Experts say there are relatively simple ways to keep personal information safe on-line, in the wake of what’s beeing called the biggest security breach ever. The massive breach was revealed this week by Milwaukee-based Hold Securities – 1.2 billion usernames and passwords belonging to more than 500 million e-mail addresses.
Madison College information security instructor Mike Masino said Russian hackers likely worked for months to make the breach, by building off of user accounts they’d already gathered. “They just attacked a ton of sites at the same time, then once they compromised the sites they used that to compromise the users on that site. It had kind of a domino effect,” Masino said.

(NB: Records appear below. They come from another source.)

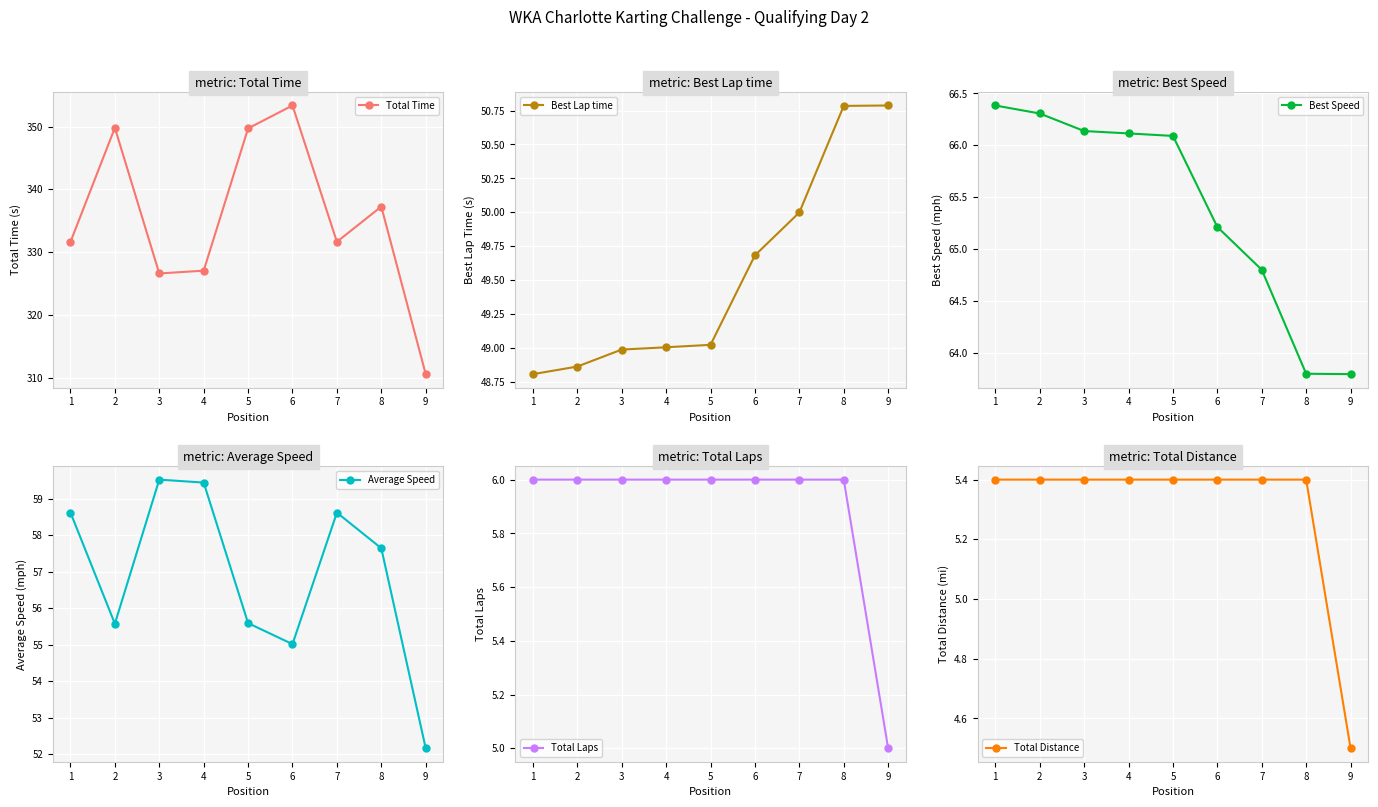

Which series changed the most between 4 and 6?

Total Time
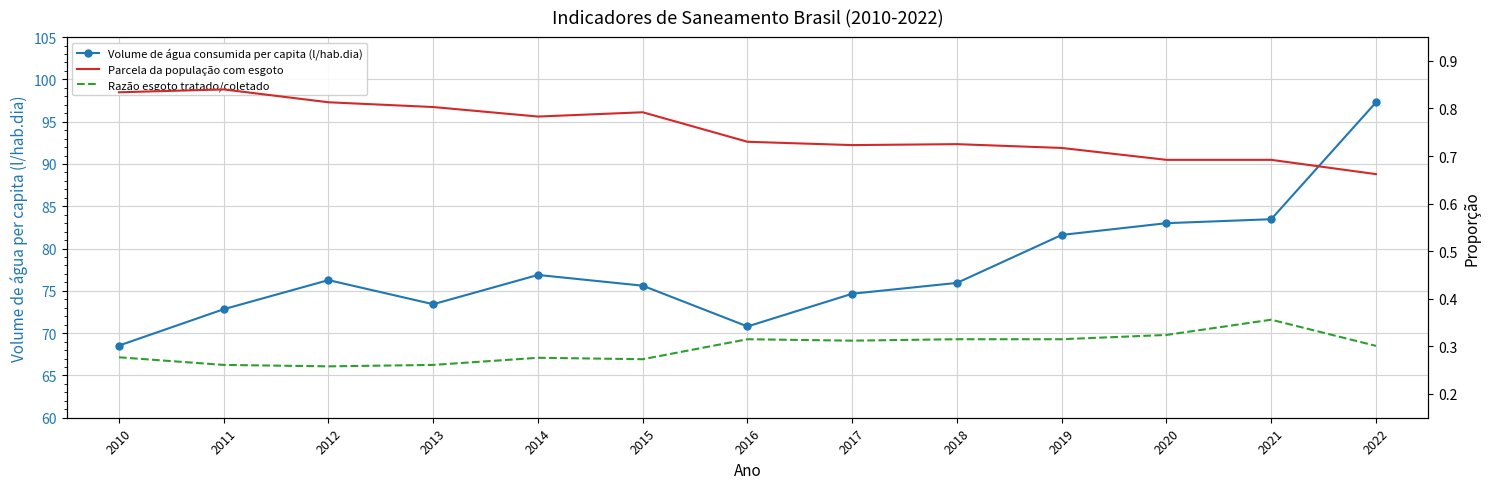

What is the sum of the Parcela da população com esgoto values at 2010 and 2022?

1.5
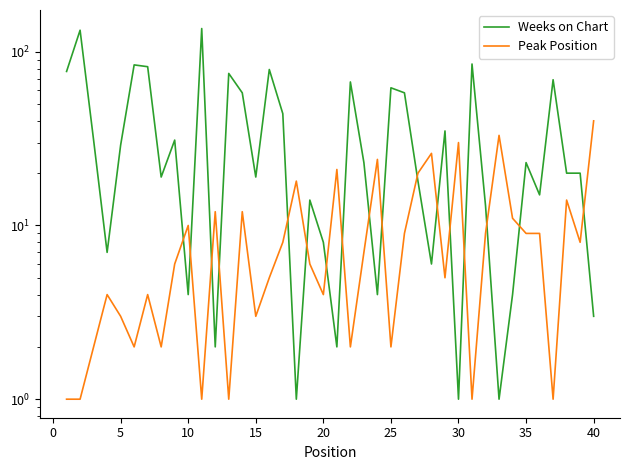

True or false: Peak Position has a value of 2 at 22.

False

Masino said “this kind of stuff goes on all the time,” but what’s making news is the sheer size of the breach. Hold Securities said the stolen information came from more than 420,000 thousand websites. Masino said that’s yet another reminder to keep changing out on-line user names passwords.
“If they steal millions of user names and passwords, it’s going to take them awhile to go through that list and explot all those,” he explained. “If you’re changing your password every two months or three months, you’ve just reduced your window that they have to use your information down to that amount of time.”
“Consumers who may have used the same username and password for their online financial accounts as they used for other online websites should consider changing those,” said Rose Oswald Poels, president/CEO of the Wisconsin Bankers Association. “Although initial reports say that financial institutions were not the target of the hackers who stole 1.2 billion passwords from over 420,000 websites, consumers tend to use the same username and passwords for multiple accounts. This potentially leaves them vulnerable to unauthorized access to their funds.”
Poels also urged consumers to be vigilant and review their accounts for any suspicious or unauthorized activity.